Publizieren

„Publizieren“ anklicken ist der letzte Schritt, den Blog der Öffentlichkeit hinzuwerfen. So ihn die Öffentlichkeit überhaupt entdeckt im riesigen Meer der Internettagebücher. Mehr und absolut Erstaunliches haben die Forscher des Census Of Marine Life (coml.org) an die Wasseroberfläche befördert, während zeitgleich die Katastrophen über dem Meer auf der Insel Haiti bereits wieder aus den Schlagzeilen verschwunden sind.
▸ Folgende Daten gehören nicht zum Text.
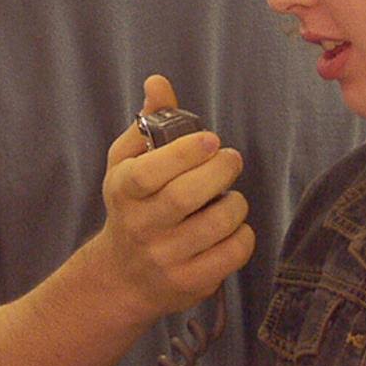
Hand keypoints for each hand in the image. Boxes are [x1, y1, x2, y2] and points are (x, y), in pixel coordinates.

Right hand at [95, 75, 253, 320]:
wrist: (122, 276)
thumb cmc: (131, 207)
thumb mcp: (127, 164)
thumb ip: (147, 122)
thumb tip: (158, 82)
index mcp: (124, 191)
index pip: (151, 171)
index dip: (186, 152)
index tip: (211, 140)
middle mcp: (141, 226)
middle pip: (186, 197)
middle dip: (220, 171)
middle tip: (231, 159)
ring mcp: (166, 258)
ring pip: (216, 225)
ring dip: (235, 203)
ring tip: (230, 196)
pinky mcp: (190, 283)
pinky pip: (232, 254)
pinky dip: (243, 235)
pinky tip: (232, 228)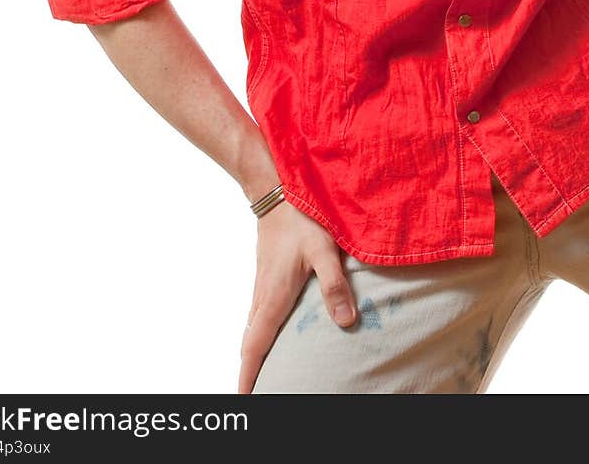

Inzwischen hat der Donnerstag wieder 576 g „Zeit“ inklusive Magazin in den Briefkasten befördert, wo ich doch die vorige Ausgabe wieder nicht gründlich gelesen hatte  . Margot Käßmann (deren Namen immer noch viele wie Kessmann aussprechen) hat sich einmal mehr als „ganz normalen Menschen“ vorgestellt, der sich scheiden lässt, seinen Krebs öffentlich macht und nun, wie so viele andere, eben auch ein Alkoholproblem hat. Aber wollen wir das alles überhaupt so detailliert wissen? Mit Alkoholexzessen und Ekelritualen ist die Bundeswehr mit von der Partie, Tatsache, auch wenn die Obermilitaristen dies immer noch abstreiten („Die Bundeswehr hat heutzutage kein Alkoholproblem“, meint Wilfried Stolze), obwohl jeder, der beim Bund war, das Alkoholproblem bezeugen kann.  Missbrauch hätte die Chance, jetzt schon im noch jungen Jahr, zum Wort des Jahres gekürt zu werden. Die katholische Kirche steuert – weniger mit der Tatsache des Missbrauchs an Schutzbefohlenen an sich als mit dem unsäglichen Nicht-Umgang damit – ihren Anteil bei, die FDP mit unsensiblen und herabwürdigenden Aussagen über Menschen vom Rand der Gesellschaft. Die ach so edle Opposition kritisiert Dinge, die sie einst selbst mit auf den Weg gebracht hatte , hat somit den Anspruch als Moralhüter verwirkt. Rüttgers „Sponsorengespräche“ gehören ebenso in die Gattung „den Staat kauf‘ ich mir“. Und dann lese ich in einer BILD-Werbung in der ZEIT (!!!), dass sich Wolfgang Joop, wie vorher schon andere Promis (über Udo Lindenbergs Statement in dieser Serie hatte ich mich schon früher aufgeregt) missbrauchen lässt, dieses Blatt zu hofieren (handschriftlich mit Zeichnung):

„Bild ist „camp“. Übersetzt heißt das, man hat einen eigen Stil. Einen , der polarisiert. Mal ist man „under the top“, mal „over the top“. Meist aber ist man einfach geradeaus! Hauptsache: nicht langweilig oder angepasst! „Bild“ gibt meinem Affen täglich sein Stück Zucker!“

Wenn also der „eigene Stil“, „geradeaus“ zu sein und „nicht langweilig oder angepasst“ Kriterien sind, dem „Affen täglich ein Stück Zucker“ zu geben, dann wird Missbrauch in jeglicher Form zu einem gesellschaftlichen Wert stilisiert. Da wäre es nur folgerichtig, eine Fernsehgala zur Wahl der jährlichen „Miss Brauch“ (unabhängig vom Geschlecht) zu kreieren. Eine hohe Einschaltqote wäre garantiert. (H.B.)